Earlier in January, the FCA has taken its first steps towards regulating cryptocurrencies as the watchdog began to answer the call for greater oversight of the growing but volatile market.
Specifically, the City regulator launched a comprehensive consultation on how it should authorize all crypto asset activities from the exchanges on which they trade, to payment companies, wallet providers, and the brokers seeking to offer related derivatives.
Britons want to get rich quick
The regulator published the findings of independent complementary research, which showed that UK consumers buying virtual coins are often looking for ways to ‘get rich quick.’ Many of those interviewed perceived crypto assets as a shortcut to easy money and wealth.

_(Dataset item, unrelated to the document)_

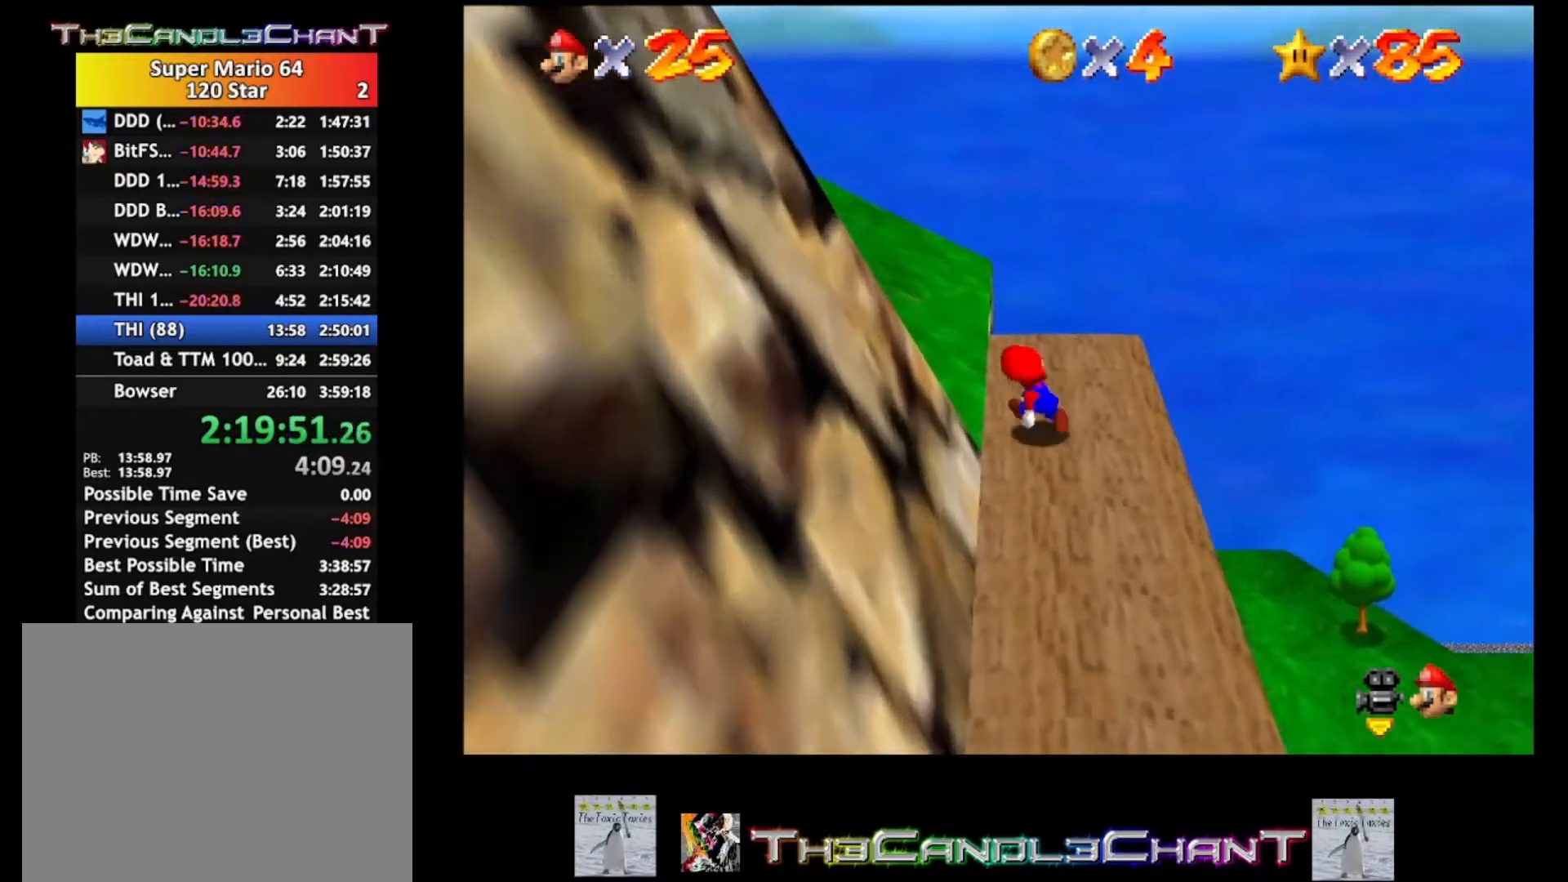
{"buttons": ["A", "X"], "left_stick": "up-left", "right_stick": "center", "events": [[200, "A", "down"], [467, "X", "down"]]}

According to the FCA, crypto fraudsters were increasingly using social media to promote their schemes, often using fake celebrity endorsements and images of expensive cars and watches to persuade victims.
The City watchdog is already weighing a potential ban on the sale of derivatives based on cryptocurrencies, in what would be its first major intervention in the nascent market. The aforementioned consultation could lead to prohibiting the sale of derivatives, including CFDs, options, and futures, based on cryptocurrency prices to retail investors.
The actions came after the FCA has already moved to make permanent stricter leverage conditions for CFDs trading and an outright ban on binary options.
The FCA doesn’t consider cryptocurrencies themselves regulated assets, but derivatives on the back of them fall under its powers of oversight.